The policy to create an effective Afghan army, which has 185,287 troops, “will remain hollow unless Washington pays equal attention to proper contracting and procurement activities to sustain those forces,” Sopko said.

He said that he is “well aware of the wartime environment in which contractors are operating in Afghanistan, but this can neither explain the disconnect nor excuse the failure”. As of May 31, the US had committed $30 billion for contracts to build, train and sustain the Afghan army. Sopko said he has witnessed the failings personally during his first year as inspector general, including 50 meetings he and his staff attended during his last trip to Afghanistan.

As of March, 40,315 of the personnel working under Pentagon contracts in Afghanistan, or about 37 per cent, were Afghan locals, according to the report.

Regarding the 43 cases of contractors with militant connections, Sopko said the US army should “enforce the rule of common sense” in its suspension and debarment programme. “They may be enemies of the United States, but that is not enough to keep them from getting government contracts,” according to the agency’s report.

The army’s procurement-fraud branch reviewed the 43 cases late last year, Matthew Bourke, a service spokesman, said in a statement.
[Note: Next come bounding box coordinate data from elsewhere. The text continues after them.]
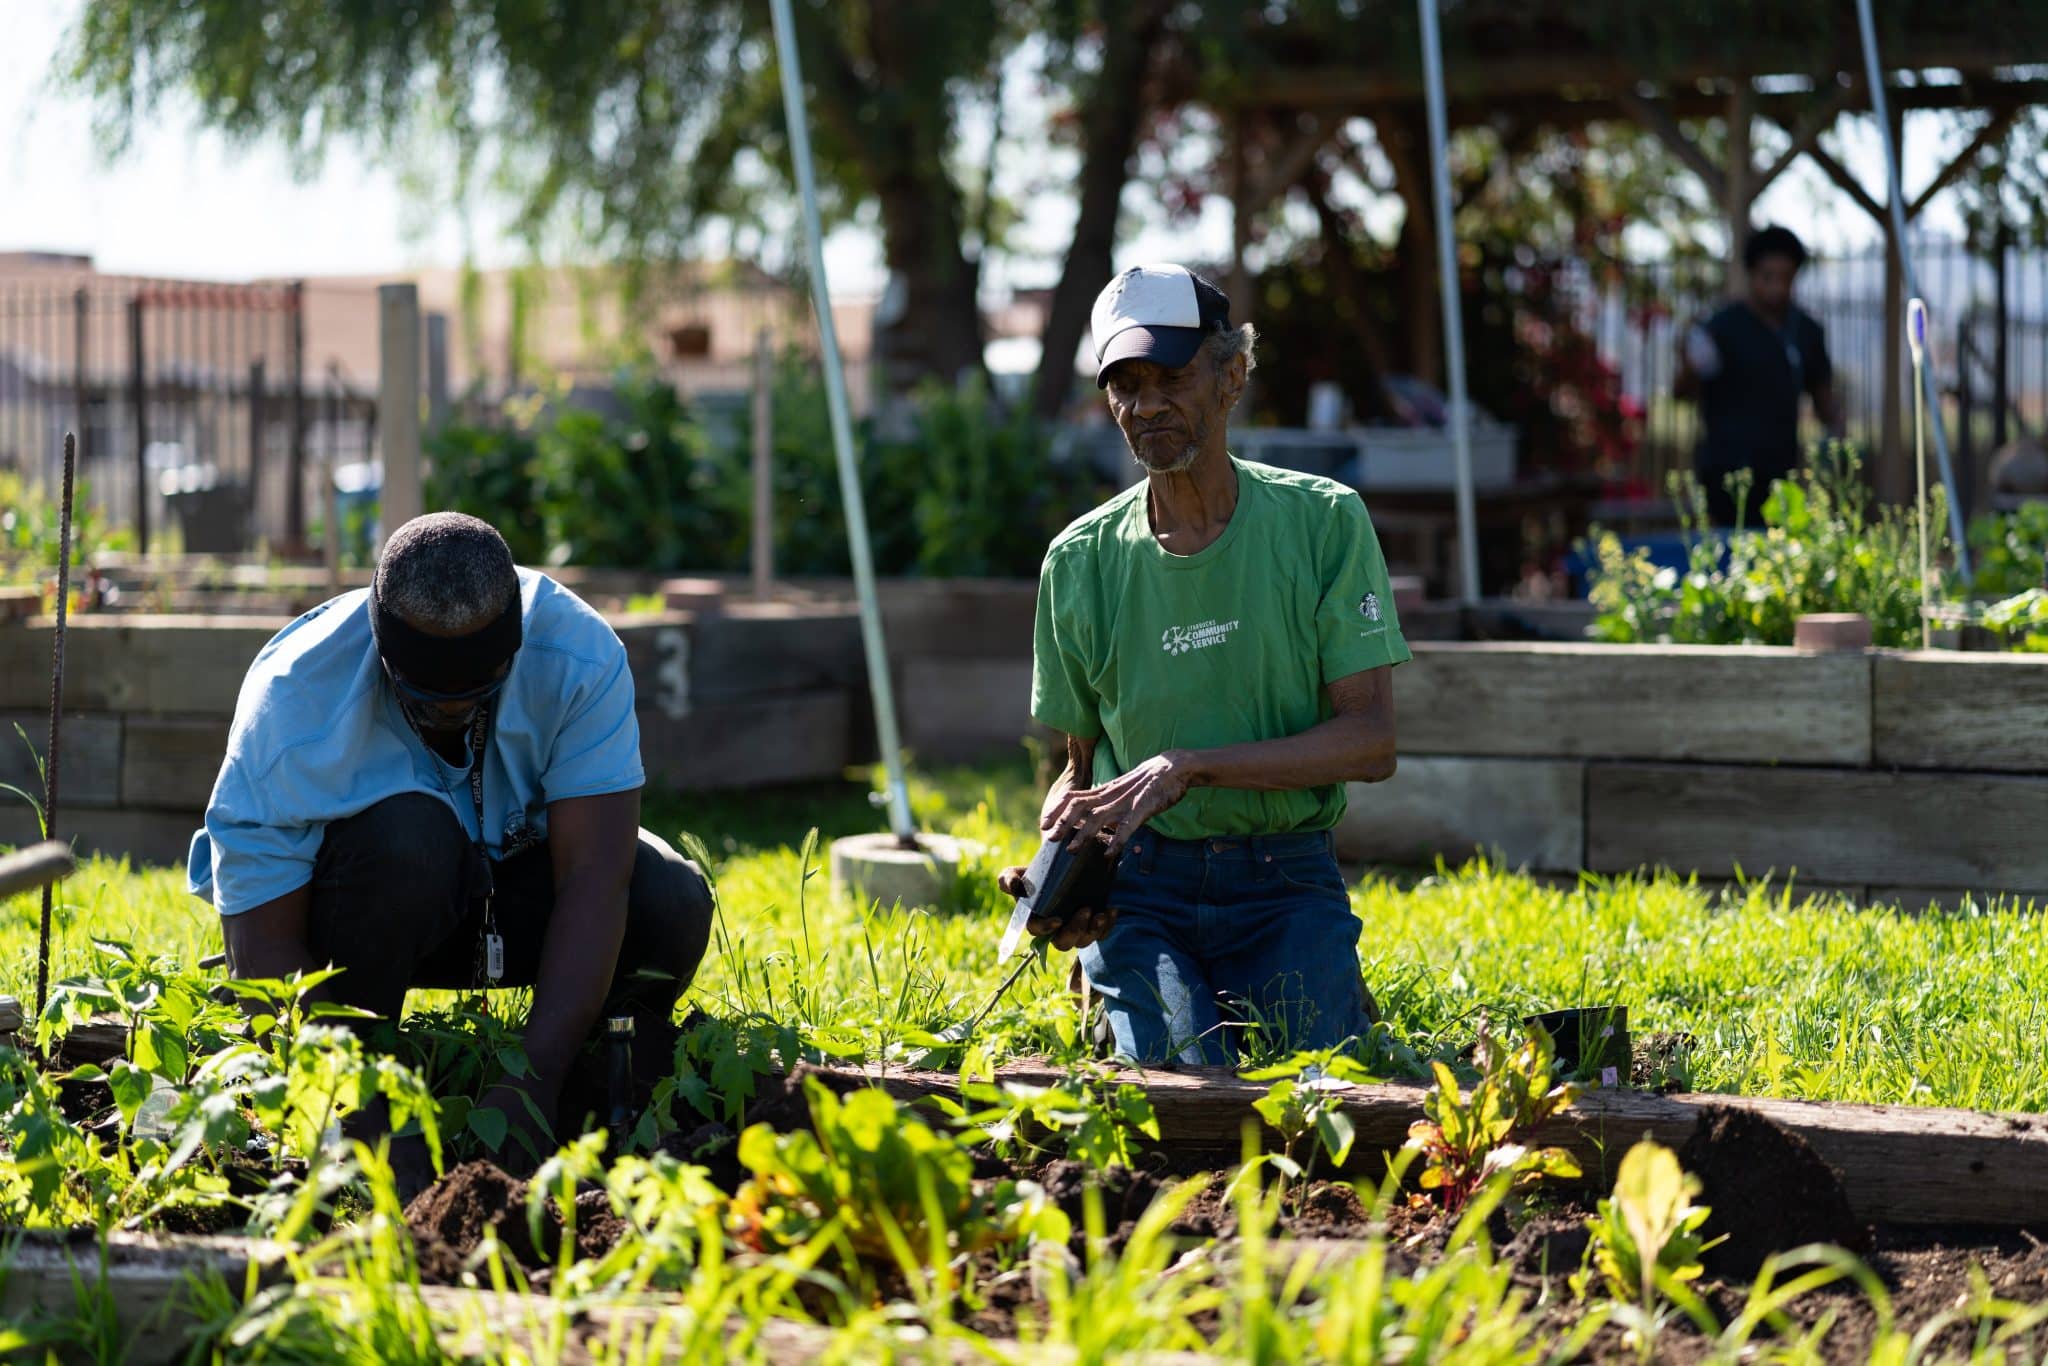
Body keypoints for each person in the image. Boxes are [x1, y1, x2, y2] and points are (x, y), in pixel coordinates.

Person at [189, 512, 713, 1183]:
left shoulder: (578, 657)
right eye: (425, 699)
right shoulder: (293, 699)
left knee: (671, 897)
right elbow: (261, 950)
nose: (451, 715)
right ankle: (370, 1060)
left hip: (516, 902)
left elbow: (594, 878)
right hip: (363, 922)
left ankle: (598, 1089)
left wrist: (536, 1077)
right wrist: (352, 1106)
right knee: (411, 840)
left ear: (512, 644)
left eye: (477, 693)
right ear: (382, 651)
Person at [999, 263, 1408, 1067]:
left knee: (1324, 1081)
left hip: (1285, 880)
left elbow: (1370, 743)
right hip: (1145, 888)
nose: (1146, 405)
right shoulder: (1078, 561)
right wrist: (1062, 868)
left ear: (1232, 377)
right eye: (1124, 383)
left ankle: (1311, 975)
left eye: (1172, 377)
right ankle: (1125, 984)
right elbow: (1080, 771)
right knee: (1182, 1081)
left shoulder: (1323, 523)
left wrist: (1191, 767)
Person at [1675, 224, 1844, 527]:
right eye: (1768, 277)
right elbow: (1682, 393)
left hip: (1779, 475)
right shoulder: (1721, 328)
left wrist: (1837, 432)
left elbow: (1823, 399)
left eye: (1786, 278)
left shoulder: (1805, 331)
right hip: (1724, 475)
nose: (1777, 287)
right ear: (1752, 275)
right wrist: (1689, 365)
The reviewers “did not include enough supporting evidence to initiate suspension and debarment under federal acquisition regulations,” he said.

George Wright, another army spokesman, said by email that cutting off the contracts based only on information from Sopko’s office “would fail to meet due-process requirements and would likely be deemed arbitrary if challenged in court”.

Sopko said the US army “appears to believe that suspension or debarment of these individuals and companies would be a violation of their due-process rights if based on classified information” or on Commerce Department reports.